• **Task objective**: Copy out everything from the line containing "怎么迁移？https://d" down to the line containing "## 🎯 What We Have", keeping every character and line break unchanged.

Saved data entries:

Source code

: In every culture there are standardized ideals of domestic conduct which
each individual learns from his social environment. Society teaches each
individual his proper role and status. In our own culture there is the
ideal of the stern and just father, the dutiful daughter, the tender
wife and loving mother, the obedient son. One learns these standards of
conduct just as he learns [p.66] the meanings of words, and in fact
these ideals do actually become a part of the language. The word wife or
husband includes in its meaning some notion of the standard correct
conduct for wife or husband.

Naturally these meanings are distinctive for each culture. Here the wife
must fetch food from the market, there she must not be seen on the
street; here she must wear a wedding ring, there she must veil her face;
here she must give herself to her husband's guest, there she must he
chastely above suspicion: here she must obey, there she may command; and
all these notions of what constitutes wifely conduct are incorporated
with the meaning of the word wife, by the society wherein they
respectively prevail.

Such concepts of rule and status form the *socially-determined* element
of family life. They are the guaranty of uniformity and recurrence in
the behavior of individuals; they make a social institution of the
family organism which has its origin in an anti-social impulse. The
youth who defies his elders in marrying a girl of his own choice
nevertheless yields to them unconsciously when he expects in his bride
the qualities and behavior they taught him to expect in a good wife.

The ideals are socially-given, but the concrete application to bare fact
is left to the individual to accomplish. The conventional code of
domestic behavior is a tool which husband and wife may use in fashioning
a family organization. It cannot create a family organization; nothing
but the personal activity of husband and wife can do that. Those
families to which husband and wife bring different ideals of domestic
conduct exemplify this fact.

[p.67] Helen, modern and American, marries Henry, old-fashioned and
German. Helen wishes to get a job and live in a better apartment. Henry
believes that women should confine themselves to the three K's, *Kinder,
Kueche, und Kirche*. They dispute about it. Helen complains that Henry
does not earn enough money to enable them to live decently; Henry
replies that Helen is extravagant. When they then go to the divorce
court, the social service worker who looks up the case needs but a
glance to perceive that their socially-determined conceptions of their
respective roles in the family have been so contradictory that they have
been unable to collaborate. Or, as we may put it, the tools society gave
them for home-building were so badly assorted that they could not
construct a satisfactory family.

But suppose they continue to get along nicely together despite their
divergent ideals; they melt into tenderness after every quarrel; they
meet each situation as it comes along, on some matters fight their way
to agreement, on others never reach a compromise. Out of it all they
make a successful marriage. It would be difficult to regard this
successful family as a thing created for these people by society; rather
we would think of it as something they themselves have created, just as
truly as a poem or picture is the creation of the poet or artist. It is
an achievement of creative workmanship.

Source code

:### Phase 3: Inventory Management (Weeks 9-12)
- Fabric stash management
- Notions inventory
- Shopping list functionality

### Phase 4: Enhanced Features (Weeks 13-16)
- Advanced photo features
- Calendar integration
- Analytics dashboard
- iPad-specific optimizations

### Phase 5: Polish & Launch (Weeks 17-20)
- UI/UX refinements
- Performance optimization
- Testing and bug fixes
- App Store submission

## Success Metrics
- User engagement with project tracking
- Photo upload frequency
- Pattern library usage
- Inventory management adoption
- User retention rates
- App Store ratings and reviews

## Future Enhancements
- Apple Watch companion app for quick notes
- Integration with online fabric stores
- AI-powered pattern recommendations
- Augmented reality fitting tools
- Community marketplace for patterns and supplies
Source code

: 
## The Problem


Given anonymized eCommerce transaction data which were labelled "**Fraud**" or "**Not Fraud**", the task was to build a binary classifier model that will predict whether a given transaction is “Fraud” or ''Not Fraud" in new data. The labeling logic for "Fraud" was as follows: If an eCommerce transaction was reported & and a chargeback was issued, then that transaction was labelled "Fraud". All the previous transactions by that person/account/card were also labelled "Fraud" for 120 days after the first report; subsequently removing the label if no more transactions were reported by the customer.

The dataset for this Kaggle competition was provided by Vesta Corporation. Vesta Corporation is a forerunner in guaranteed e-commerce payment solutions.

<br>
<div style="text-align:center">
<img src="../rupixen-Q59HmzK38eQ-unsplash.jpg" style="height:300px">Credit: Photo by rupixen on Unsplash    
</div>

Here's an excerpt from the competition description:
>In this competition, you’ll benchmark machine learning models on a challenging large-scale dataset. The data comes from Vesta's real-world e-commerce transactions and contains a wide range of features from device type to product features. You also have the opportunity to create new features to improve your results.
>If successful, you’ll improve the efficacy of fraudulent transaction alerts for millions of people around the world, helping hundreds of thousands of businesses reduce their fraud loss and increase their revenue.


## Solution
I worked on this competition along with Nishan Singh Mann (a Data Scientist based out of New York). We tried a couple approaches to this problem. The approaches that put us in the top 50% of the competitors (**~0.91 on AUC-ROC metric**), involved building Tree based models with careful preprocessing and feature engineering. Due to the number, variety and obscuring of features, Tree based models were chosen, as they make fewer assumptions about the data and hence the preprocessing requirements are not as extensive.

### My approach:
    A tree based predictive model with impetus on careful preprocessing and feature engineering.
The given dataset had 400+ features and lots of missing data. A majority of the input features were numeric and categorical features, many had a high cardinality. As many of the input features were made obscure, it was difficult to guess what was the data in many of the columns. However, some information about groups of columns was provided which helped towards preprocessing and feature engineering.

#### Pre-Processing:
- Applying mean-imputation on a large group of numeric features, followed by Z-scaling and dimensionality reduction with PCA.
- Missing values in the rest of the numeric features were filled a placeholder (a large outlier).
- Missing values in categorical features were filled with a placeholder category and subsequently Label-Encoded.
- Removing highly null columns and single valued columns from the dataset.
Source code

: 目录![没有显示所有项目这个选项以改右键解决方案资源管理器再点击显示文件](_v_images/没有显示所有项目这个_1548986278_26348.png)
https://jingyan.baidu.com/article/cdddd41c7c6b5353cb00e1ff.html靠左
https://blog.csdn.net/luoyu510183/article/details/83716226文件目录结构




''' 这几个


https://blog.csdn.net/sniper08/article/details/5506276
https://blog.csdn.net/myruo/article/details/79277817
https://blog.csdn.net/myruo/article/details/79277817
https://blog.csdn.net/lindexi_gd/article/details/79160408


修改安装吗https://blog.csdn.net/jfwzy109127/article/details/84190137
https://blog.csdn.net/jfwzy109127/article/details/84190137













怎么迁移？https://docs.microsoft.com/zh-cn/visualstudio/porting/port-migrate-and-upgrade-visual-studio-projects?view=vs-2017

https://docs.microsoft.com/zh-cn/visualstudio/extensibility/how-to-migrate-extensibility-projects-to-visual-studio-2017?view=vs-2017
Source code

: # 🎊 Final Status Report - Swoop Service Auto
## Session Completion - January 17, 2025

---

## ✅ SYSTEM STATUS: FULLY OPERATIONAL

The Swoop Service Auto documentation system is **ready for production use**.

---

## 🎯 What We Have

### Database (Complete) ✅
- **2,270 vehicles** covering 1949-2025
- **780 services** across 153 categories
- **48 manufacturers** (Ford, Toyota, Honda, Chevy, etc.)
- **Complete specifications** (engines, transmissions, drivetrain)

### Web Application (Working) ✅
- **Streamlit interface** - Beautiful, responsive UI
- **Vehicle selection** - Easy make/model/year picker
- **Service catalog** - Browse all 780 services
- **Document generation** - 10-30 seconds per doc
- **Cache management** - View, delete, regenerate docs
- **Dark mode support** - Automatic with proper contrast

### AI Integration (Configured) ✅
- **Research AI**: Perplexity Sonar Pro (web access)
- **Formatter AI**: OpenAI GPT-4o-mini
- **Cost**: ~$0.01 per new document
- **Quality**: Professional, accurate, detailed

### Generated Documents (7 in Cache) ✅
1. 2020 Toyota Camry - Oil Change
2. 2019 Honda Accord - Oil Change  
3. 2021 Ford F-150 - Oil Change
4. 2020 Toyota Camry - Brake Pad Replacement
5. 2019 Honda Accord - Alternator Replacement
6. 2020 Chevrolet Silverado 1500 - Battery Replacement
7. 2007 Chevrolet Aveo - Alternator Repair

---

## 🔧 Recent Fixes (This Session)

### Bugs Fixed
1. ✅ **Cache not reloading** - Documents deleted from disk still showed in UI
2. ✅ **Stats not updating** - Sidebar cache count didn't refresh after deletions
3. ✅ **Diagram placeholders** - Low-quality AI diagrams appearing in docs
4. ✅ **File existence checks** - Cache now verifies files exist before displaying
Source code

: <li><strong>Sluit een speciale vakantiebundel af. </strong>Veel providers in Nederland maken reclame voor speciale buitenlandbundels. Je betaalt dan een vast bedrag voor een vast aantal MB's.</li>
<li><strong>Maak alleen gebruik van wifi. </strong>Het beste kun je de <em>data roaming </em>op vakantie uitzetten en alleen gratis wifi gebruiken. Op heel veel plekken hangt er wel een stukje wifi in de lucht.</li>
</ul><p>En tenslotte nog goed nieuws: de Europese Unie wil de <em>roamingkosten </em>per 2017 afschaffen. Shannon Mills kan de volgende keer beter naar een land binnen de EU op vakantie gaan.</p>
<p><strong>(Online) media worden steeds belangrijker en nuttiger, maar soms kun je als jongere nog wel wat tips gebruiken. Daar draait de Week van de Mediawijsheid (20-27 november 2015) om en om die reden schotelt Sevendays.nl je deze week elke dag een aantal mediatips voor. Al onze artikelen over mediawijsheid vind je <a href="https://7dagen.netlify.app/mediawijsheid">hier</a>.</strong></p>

• **Output for this task**:
怎么迁移？https://docs.microsoft.com/zh-cn/visualstudio/porting/port-migrate-and-upgrade-visual-studio-projects?view=vs-2017

https://docs.microsoft.com/zh-cn/visualstudio/extensibility/how-to-migrate-extensibility-projects-to-visual-studio-2017?view=vs-2017
Source code

: # 🎊 Final Status Report - Swoop Service Auto
## Session Completion - January 17, 2025

---

## ✅ SYSTEM STATUS: FULLY OPERATIONAL

The Swoop Service Auto documentation system is **ready for production use**.

---

## 🎯 What We Have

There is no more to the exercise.